- [JOB]: Should an entry contain an image, omit it and repeat the rest exactly.
━━━━━━━━━━━━━━━━━━━━
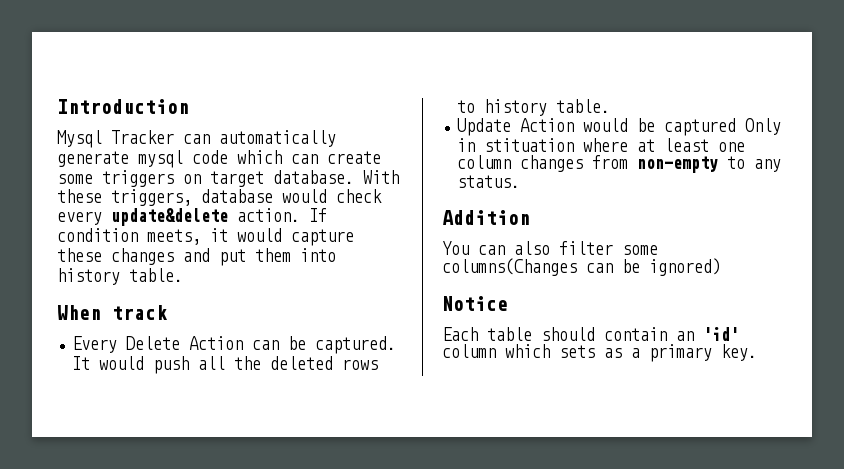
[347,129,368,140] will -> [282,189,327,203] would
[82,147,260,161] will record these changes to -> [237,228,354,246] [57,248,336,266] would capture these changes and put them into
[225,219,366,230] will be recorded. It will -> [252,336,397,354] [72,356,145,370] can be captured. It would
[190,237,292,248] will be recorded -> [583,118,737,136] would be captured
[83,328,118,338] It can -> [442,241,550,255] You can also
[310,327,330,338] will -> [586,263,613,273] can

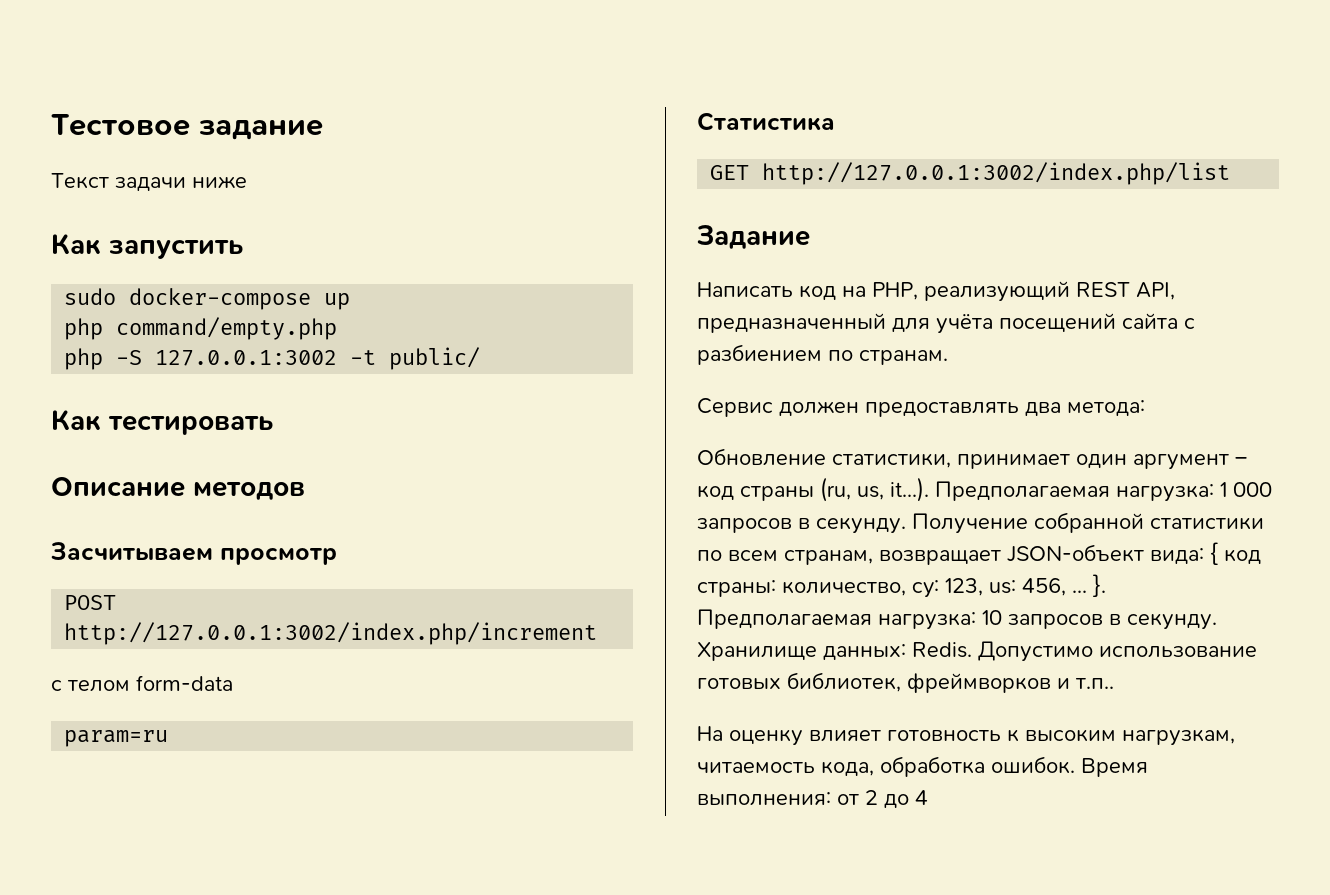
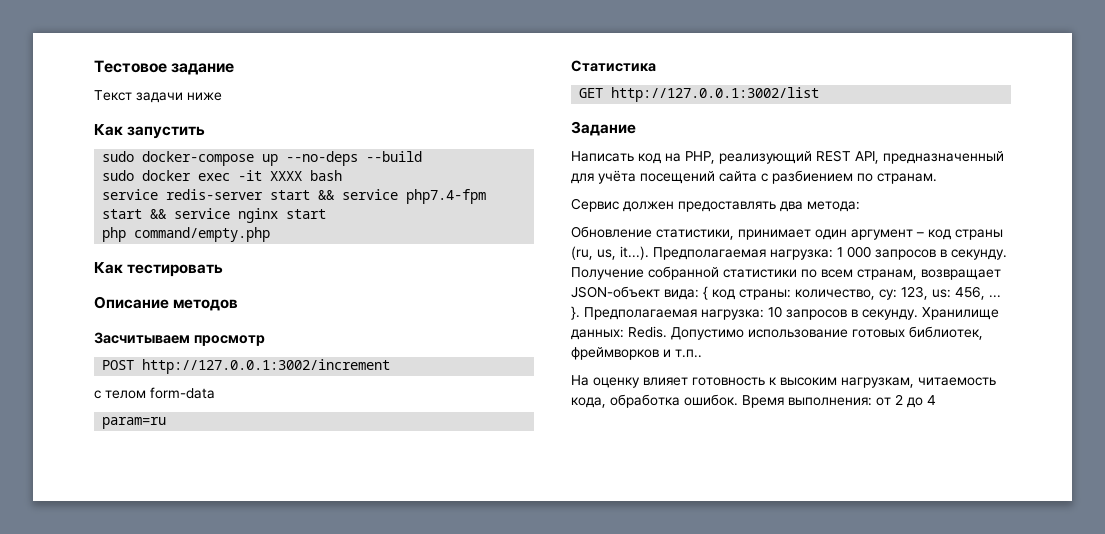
[64,317,338,340] [64,347,481,370] // php command/empty.php // php -S 127.0.0.1:3002 -t public/ -> [286,151,423,166] [102,170,343,181] [102,189,487,204] [102,208,327,223] [102,227,271,242] --no-deps --build // sudo docker exec -it XXXX bash // service redis-server start && service php7.4-fpm start && service nginx start // php command/empty.php
[64,622,598,645] http://127.0.0.1:3002/index.php/increment -> [142,359,391,374] http://127.0.0.1:3002/increment
[762,162,1231,185] http://127.0.0.1:3002/index.php/list -> [611,87,820,102] http://127.0.0.1:3002/list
━━━━━━━━━━━━━━━━━━━━
- [SOLUTION FOR THIS TASK]:
[347,129,368,140] will -> [282,189,327,203] would
[82,147,260,161] will record these changes to -> [237,228,354,246] [57,248,336,266] would capture these changes and put them into
[225,219,366,230] will be recorded. It will -> [252,336,397,354] [72,356,145,370] can be captured. It would
[190,237,292,248] will be recorded -> [583,118,737,136] would be captured
[83,328,118,338] It can -> [442,241,550,255] You can also
[310,327,330,338] will -> [586,263,613,273] can

[64,317,338,340] [64,347,481,370] // php command/empty.php // php -S 127.0.0.1:3002 -t public/ -> [286,151,423,166] [102,170,343,181] [102,189,487,204] [102,208,327,223] [102,227,271,242] --no-deps --build // sudo docker exec -it XXXX bash // service redis-server start && service php7.4-fpm start && service nginx start // php command/empty.php
[64,622,598,645] http://127.0.0.1:3002/index.php/increment -> [142,359,391,374] http://127.0.0.1:3002/increment
[762,162,1231,185] http://127.0.0.1:3002/index.php/list -> [611,87,820,102] http://127.0.0.1:3002/list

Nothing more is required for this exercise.